──────── Input material ────────
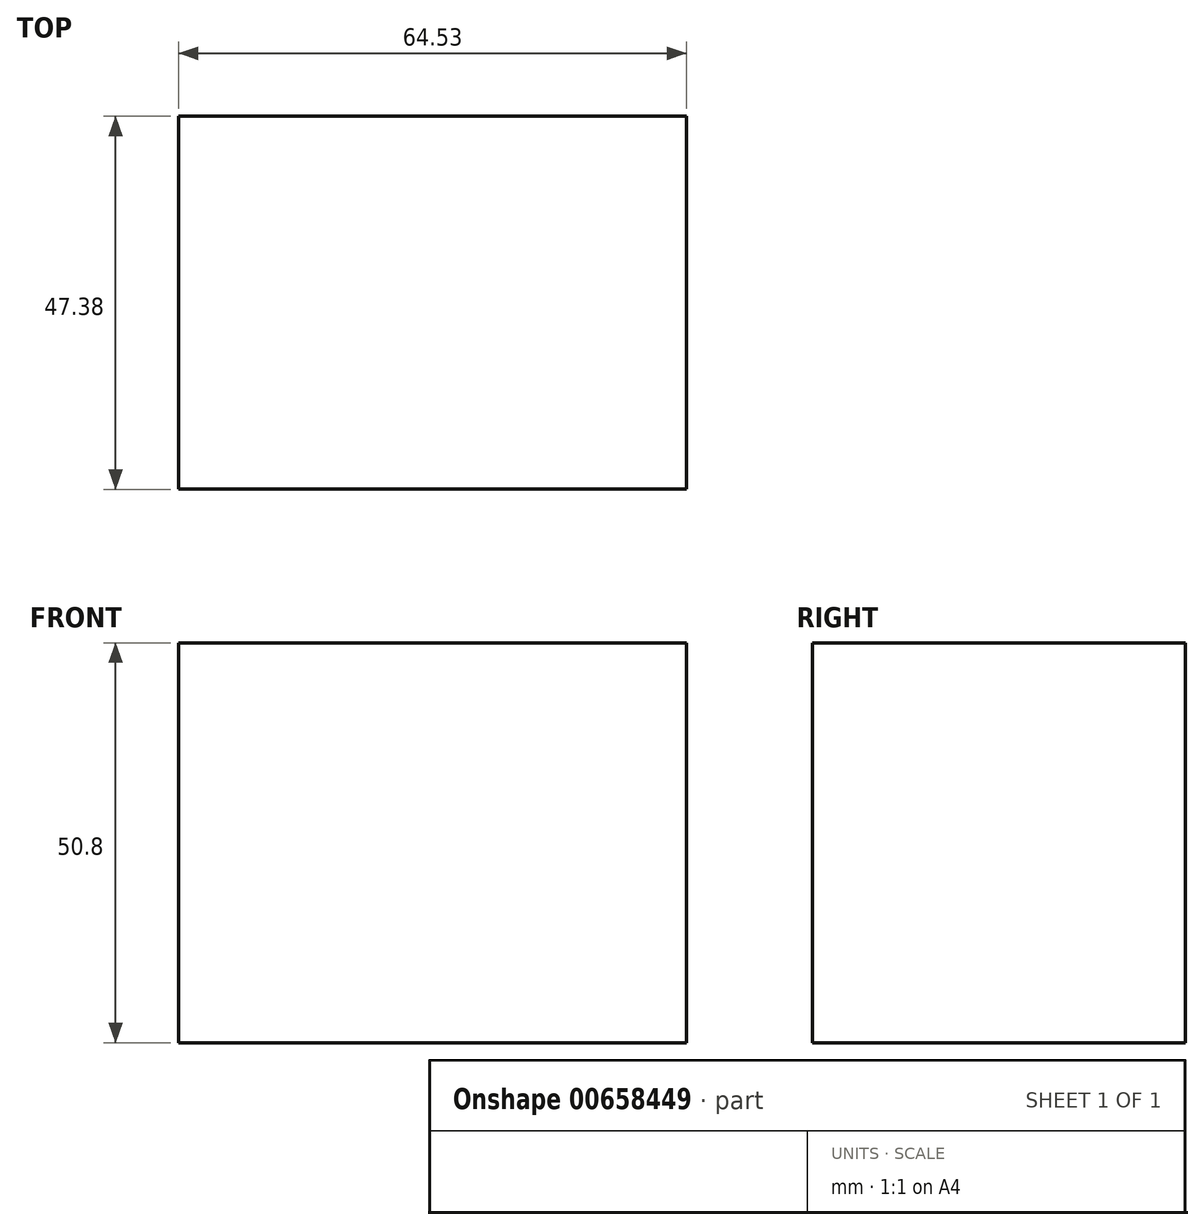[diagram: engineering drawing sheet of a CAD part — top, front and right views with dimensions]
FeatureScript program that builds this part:
annotation { "Feature Type Name" : "Feature", "Feature Type Description" : "" }
export const myFeature = defineFeature(function(context is Context, id is Id, definition is map)
    precondition{}
    {
        {
            var Q0;
            Q0=qCreatedBy(makeId("Top.planeOp"),FACE);
            var sketch = newSketch(context, id + "F0", { "sketchPlane" : qUnion([Q0])});
            skLineSegment(sketch, "E0.bottom", {"start": v(-31.25, -19.27) * mm, "end": v(33.28, -19.27) * mm});
            skLineSegment(sketch, "E0.top", {"start": v(-31.25, 28.11) * mm, "end": v(33.28, 28.11) * mm});
            skLineSegment(sketch, "E0.left", {"start": v(-31.25, -19.27) * mm, "end": v(-31.25, 28.11) * mm});
            skLineSegment(sketch, "E0.right", {"start": v(33.28, -19.27) * mm, "end": v(33.28, 28.11) * mm});
            skSolve(sketch);
        }
        {
            var Q0;
            Q0=makeQuery(id+"F0.imprint","IMPRINT",FACE,{"disambiguationData":[TD([[makeQuery(id+"F0.imprint","IMPRINT",EDGE,{"derivedFrom":sQuery(id+"F0.wireOp",EDGE,"E0.bottom")}),1.0]])]});
            extrude(context, id + "F1", {"entities" : qUnion([Q0]), "depth" : 50.8 * mm, "offsetDistance" : 25.4 * mm});
        }
    });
────────
**Task prompt**
Please count the lines in the records that contain the string "bottom" and give only that number.

**Result of the task**
2